Detmolder 90% Rye @100% hydration and 6 hr fermentation (not pictured in the bread basket above)
By the time the dough was in the oven, what was supposed to be fermented for only one hour and 20 minutes had gone through a six-hour fermentation. I was amazed at the amount of oven spring. I am sure this has to do with the 100% hydration. It had risen about 30% before it went into the oven, then in the oven it rose another 70 - 80%. The crumb was quite open - you cannot not have an open cell structure with this much oven spring. The gumminess on the top and bottom edges of the slice pictured below is the "starch attack" due to excessive amylase activity that caused the break down of the dough structure during the bake, I guess.
The dark, almost chocolate, color in the crumb is natural.
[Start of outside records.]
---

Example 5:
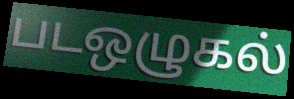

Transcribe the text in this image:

படஒழுகல்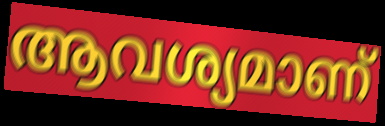
ആവശ്യമാണ്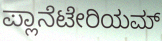
ಪ್ಲಾನೆಟೇರಿಯಮ್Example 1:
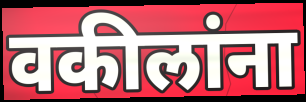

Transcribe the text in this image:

वकीलांना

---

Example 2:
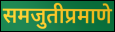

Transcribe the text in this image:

समजुतीप्रमाणे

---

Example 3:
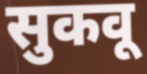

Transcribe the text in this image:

सुकवू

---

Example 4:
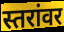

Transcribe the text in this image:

स्तरांवर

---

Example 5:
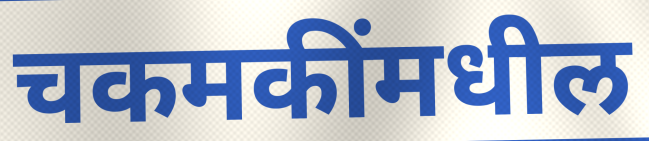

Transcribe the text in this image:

चकमकींमधील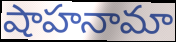
షాహనామాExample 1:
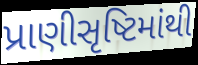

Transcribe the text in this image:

પ્રાણીસૃષ્ટિમાંથી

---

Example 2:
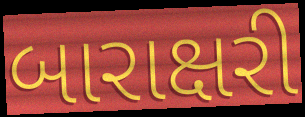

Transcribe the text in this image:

બારાક્ષરી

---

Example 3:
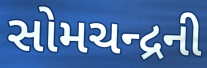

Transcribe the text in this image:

સોમચન્દ્રની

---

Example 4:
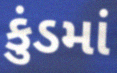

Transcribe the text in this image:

કુંડમાં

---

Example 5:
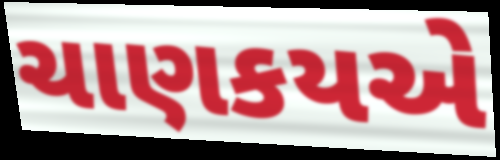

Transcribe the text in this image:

It is achieved through the long fermentation. I haven't seen a natural dark rye color like this before!
And the taste? Well, unpleasant, to say the least! It has a pungent pickled sour taste, almost like when the pickle is off. Neverthelss, this experiment has got me excited about an idea for my next pure rye bread experiment along these lines:
- 30% prefermented flour
- Rye starter 80% bakers percentage
- 100% overall dough hydration
- 3 hours (or shorter) fermentation, assisted with, say, 05% IDY
To recap: the 1939 Sour Rye is the most flavorful because the rye starter was at its best condition when the dough was mixed and also because I took more care with the dough. Jan Hedh's Sour Rye is the most moist because of the gelatinized rye mix that is incorporated in the dough. Overall, I like all three breads pictured in the basket above.
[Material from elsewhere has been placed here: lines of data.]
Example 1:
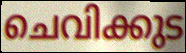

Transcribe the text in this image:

ചെവിക്കുട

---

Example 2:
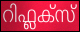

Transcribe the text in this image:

റിഫ്ലക്സ്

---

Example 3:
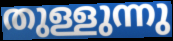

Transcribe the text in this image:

തുള്ളുന്നു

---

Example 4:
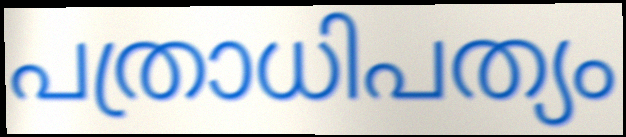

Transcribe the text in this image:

പത്രാധിപത്യം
I have but one complaint: that their crusts are too tough to cut; you need a chain sword to slice the bread. The tough crusts are a result of the long bake which I am told that you need for this particular type of flour. The average baking time for a 1 kg dough according to both Mariana-aga and Hamelman is one hour at initial high heat of 250 - 260 C for 10 - 15 minutes, then gradually lowering the heat to 200 - 210C. My Thiezac pure rye bread, on the other hand, was 1.8 kg and I baked it for only one hour and it was perfectly cooked. So I don't know. The Thiezac bread was far easier to slice.
I am ending this post with another bread basket but this time with the breads all wrapped up in thick tea towels:
I am going to enjoy these three breads over the next week or two and observe the changes in tastes and flavors. Rye enthusiasts would be familiar with Hamelman's story where, as a young man in the 1970s, hiking the Long Trail through Vermont, he picked up the last of his food provision from a post office, a five-week old Detmolder Three-Stage 90% Sourdough Rye where the bread still "had a crisp tang, a moist crumb, delicious flavor, and not a hint of mold." How extraordinary is that! I am not sure mine would stay like that after one week, or, rather, are like that to begin with, let alone after five weeks!